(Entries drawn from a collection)

+--

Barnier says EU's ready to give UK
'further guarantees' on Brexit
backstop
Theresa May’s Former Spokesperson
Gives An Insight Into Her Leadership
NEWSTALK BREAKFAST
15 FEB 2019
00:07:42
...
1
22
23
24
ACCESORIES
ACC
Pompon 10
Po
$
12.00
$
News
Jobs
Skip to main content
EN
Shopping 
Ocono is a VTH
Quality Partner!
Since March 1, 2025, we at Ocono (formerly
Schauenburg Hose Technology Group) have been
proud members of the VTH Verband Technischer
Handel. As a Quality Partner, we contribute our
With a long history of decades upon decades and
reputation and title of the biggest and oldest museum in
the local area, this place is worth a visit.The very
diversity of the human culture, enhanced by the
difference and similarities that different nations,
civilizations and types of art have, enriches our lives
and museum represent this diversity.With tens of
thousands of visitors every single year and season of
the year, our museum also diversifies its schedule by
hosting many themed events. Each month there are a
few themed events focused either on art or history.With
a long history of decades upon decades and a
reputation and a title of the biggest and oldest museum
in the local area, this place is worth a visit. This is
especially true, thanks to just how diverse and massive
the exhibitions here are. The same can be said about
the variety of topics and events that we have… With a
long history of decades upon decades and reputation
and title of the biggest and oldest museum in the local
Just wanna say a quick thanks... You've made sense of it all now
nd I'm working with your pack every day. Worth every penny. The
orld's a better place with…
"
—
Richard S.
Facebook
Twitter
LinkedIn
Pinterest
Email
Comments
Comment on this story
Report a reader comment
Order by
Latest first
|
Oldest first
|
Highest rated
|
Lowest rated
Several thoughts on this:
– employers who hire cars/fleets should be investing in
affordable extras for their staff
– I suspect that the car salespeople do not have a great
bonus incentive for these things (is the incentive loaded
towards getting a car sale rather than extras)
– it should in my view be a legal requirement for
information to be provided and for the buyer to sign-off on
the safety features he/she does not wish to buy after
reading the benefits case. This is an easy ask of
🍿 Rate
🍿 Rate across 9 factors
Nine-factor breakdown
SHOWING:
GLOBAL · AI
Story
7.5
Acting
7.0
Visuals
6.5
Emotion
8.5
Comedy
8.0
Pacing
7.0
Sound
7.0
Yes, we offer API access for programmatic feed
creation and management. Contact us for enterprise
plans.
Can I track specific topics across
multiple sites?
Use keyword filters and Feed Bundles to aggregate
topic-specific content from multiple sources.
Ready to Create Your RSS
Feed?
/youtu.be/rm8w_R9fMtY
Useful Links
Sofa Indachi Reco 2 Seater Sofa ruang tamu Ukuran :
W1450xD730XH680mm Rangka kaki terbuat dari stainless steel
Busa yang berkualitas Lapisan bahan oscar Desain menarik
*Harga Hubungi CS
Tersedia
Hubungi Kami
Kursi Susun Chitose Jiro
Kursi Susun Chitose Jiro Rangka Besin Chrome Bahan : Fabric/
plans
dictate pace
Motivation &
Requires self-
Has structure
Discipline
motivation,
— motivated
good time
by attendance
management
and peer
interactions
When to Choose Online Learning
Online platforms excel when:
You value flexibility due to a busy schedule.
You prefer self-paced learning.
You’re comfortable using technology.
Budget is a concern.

+--

* PROMPT
Output every line of the listing as a JSON list of strings, one string per line, with blank lines omitted.

* WRITTEN RESPONSE
[
  "Barnier says EU's ready to give UK",
  "'further guarantees' on Brexit",
  "backstop",
  "Theresa May’s Former Spokesperson",
  "Gives An Insight Into Her Leadership",
  "NEWSTALK BREAKFAST",
  "15 FEB 2019",
  "00:07:42",
  "...",
  "1",
  "22",
  "23",
  "24",
  "ACCESORIES",
  "ACC",
  "Pompon 10",
  "Po",
  "$",
  "12.00",
  "$",
  "News",
  "Jobs",
  "Skip to main content",
  "EN",
  "Shopping ",
  "Ocono is a VTH",
  "Quality Partner!",
  "Since March 1, 2025, we at Ocono (formerly",
  "Schauenburg Hose Technology Group) have been",
  "proud members of the VTH Verband Technischer",
  "Handel. As a Quality Partner, we contribute our",
  "With a long history of decades upon decades and",
  "reputation and title of the biggest and oldest museum in",
  "the local area, this place is worth a visit.The very",
  "diversity of the human culture, enhanced by the",
  "difference and similarities that different nations,",
  "civilizations and types of art have, enriches our lives",
  "and museum represent this diversity.With tens of",
  "thousands of visitors every single year and season of",
  "the year, our museum also diversifies its schedule by",
  "hosting many themed events. Each month there are a",
  "few themed events focused either on art or history.With",
  "a long history of decades upon decades and a",
  "reputation and a title of the biggest and oldest museum",
  "in the local area, this place is worth a visit. This is",
  "especially true, thanks to just how diverse and massive",
  "the exhibitions here are. The same can be said about",
  "the variety of topics and events that we have… With a",
  "long history of decades upon decades and reputation",
  "and title of the biggest and oldest museum in the local",
  "Just wanna say a quick thanks... You've made sense of it all now",
  "nd I'm working with your pack every day. Worth every penny. The",
  "orld's a better place with…",
  "\"",
  "—",
  "Richard S.",
  "Facebook",
  "Twitter",
  "LinkedIn",
  "Pinterest",
  "Email",
  "Comments",
  "Comment on this story",
  "Report a reader comment",
  "Order by",
  "Latest first",
  "|",
  "Oldest first",
  "|",
  "Highest rated",
  "|",
  "Lowest rated",
  "Several thoughts on this:",
  "– employers who hire cars/fleets should be investing in",
  "affordable extras for their staff",
  "– I suspect that the car salespeople do not have a great",
  "bonus incentive for these things (is the incentive loaded",
  "towards getting a car sale rather than extras)",
  "– it should in my view be a legal requirement for",
  "information to be provided and for the buyer to sign-off on",
  "the safety features he/she does not wish to buy after",
  "reading the benefits case. This is an easy ask of",
  "🍿 Rate",
  "🍿 Rate across 9 factors",
  "Nine-factor breakdown",
  "SHOWING:",
  "GLOBAL · AI",
  "Story",
  "7.5",
  "Acting",
  "7.0",
  "Visuals",
  "6.5",
  "Emotion",
  "8.5",
  "Comedy",
  "8.0",
  "Pacing",
  "7.0",
  "Sound",
  "7.0",
  "Yes, we offer API access for programmatic feed",
  "creation and management. Contact us for enterprise",
  "plans.",
  "Can I track specific topics across",
  "multiple sites?",
  "Use keyword filters and Feed Bundles to aggregate",
  "topic-specific content from multiple sources.",
  "Ready to Create Your RSS",
  "Feed?",
  "/youtu.be/rm8w_R9fMtY",
  "Useful Links",
  "Sofa Indachi Reco 2 Seater Sofa ruang tamu Ukuran :",
  "W1450xD730XH680mm Rangka kaki terbuat dari stainless steel",
  "Busa yang berkualitas Lapisan bahan oscar Desain menarik",
  "*Harga Hubungi CS",
  "Tersedia",
  "Hubungi Kami",
  "Kursi Susun Chitose Jiro",
  "Kursi Susun Chitose Jiro Rangka Besin Chrome Bahan : Fabric/",
  "plans",
  "dictate pace",
  "Motivation &",
  "Requires self-",
  "Has structure",
  "Discipline",
  "motivation,",
  "— motivated",
  "good time",
  "by attendance",
  "management",
  "and peer",
  "interactions",
  "When to Choose Online Learning",
  "Online platforms excel when:",
  "You value flexibility due to a busy schedule.",
  "You prefer self-paced learning.",
  "You’re comfortable using technology.",
  "Budget is a concern."
]